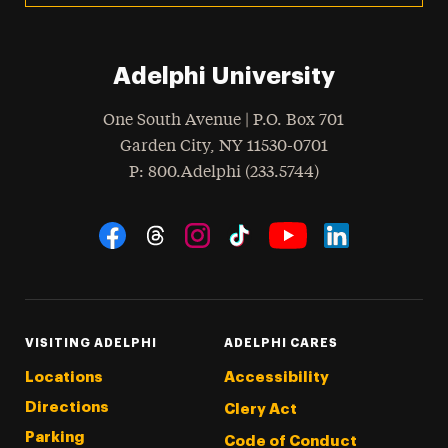
Adelphi University
One South Avenue | P.O. Box 701
Garden City
,
NY
11530-0701
hone
P
: 800.Adelphi (233.5744)
Social Navigation
Threads
Instagram
Tiktok
LinkedIn
Facebook
YouTube
VISITING ADELPHI
ADELPHI CARES
Locations
Accessibility
Directions
Clery Act
Parking
Code of Conduct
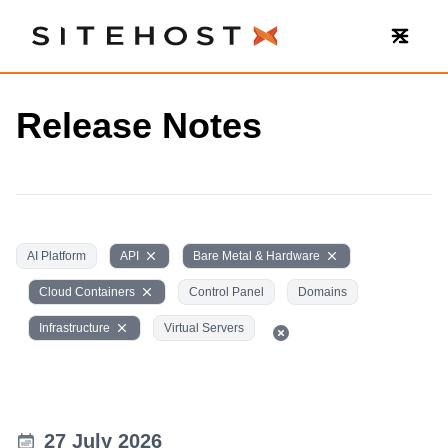
SiteHost
Release Notes
AI Platform
API
Bare Metal & Hardware
Cloud Containers
Control Panel
Domains
Infrastructure
Virtual Servers
27 July 2026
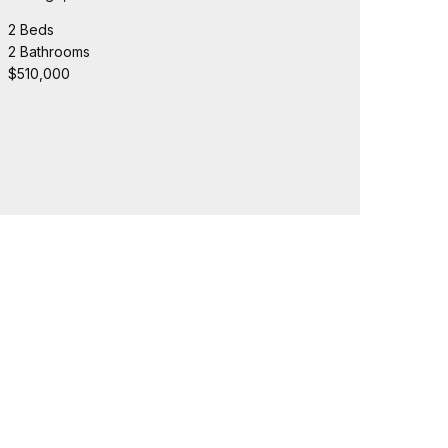
2 Beds
2 Bathrooms
$510,000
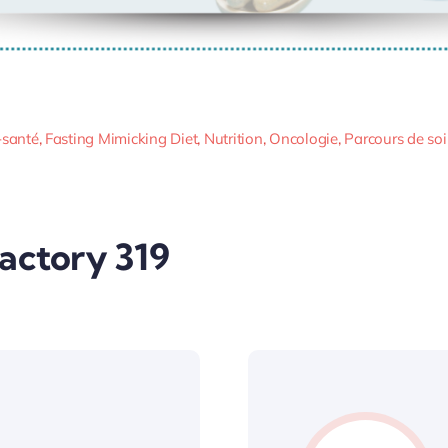
-santé
,
Fasting Mimicking Diet
,
Nutrition
,
Oncologie
,
Parcours de so
Factory 319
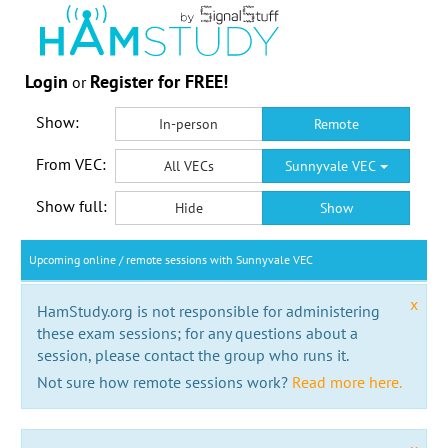
Login
Register for FREE!
or
Show:
In-person
Remote
From VEC:
All VECs
Sunnyvale VEC
Show full:
Hide
Show
Upcoming online / remote sessions with Sunnyvale VEC
x
HamStudy.org is not responsible for administering
these exam sessions; for any questions about a
session, please contact the group who runs it.
Not sure how remote sessions work?
Read more here.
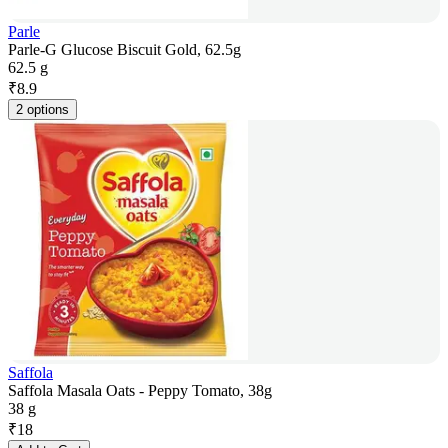
Parle
Parle-G Glucose Biscuit Gold, 62.5g
62.5 g
₹
8.9
2 options
Saffola
Saffola Masala Oats - Peppy Tomato, 38g
38 g
₹
18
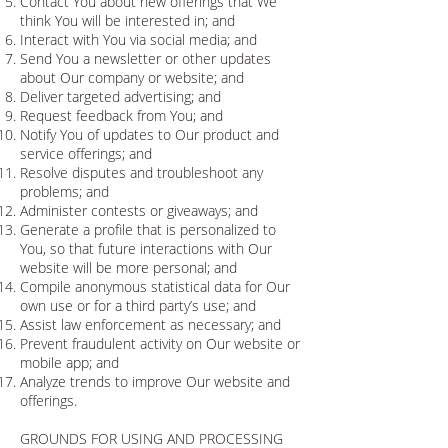
Contact You about new offerings that We
think You will be interested in; and
Interact with You via social media; and
Send You a newsletter or other updates
about Our company or website; and
Deliver targeted advertising; and
Request feedback from You; and
Notify You of updates to Our product and
service offerings; and
Resolve disputes and troubleshoot any
problems; and
Administer contests or giveaways; and
Generate a profile that is personalized to
You, so that future interactions with Our
website will be more personal; and
Compile anonymous statistical data for Our
own use or for a third party’s use; and
Assist law enforcement as necessary; and
Prevent fraudulent activity on Our website or
mobile app; and
Analyze trends to improve Our website and
offerings.
GROUNDS FOR USING AND PROCESSING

→ YOUR TASK: Find the line with "Read more here." and the line with "You, so that future interactions with Our" in the records above. Copy both and all lines between them exactly, without pictures.

→ SOLUTION:
Read more here.
Parle
Parle-G Glucose Biscuit Gold, 62.5g
62.5 g
₹
8.9
2 options
Saffola
Saffola Masala Oats - Peppy Tomato, 38g
38 g
₹
18
Contact You about new offerings that We
think You will be interested in; and
Interact with You via social media; and
Send You a newsletter or other updates
about Our company or website; and
Deliver targeted advertising; and
Request feedback from You; and
Notify You of updates to Our product and
service offerings; and
Resolve disputes and troubleshoot any
problems; and
Administer contests or giveaways; and
Generate a profile that is personalized to
You, so that future interactions with Our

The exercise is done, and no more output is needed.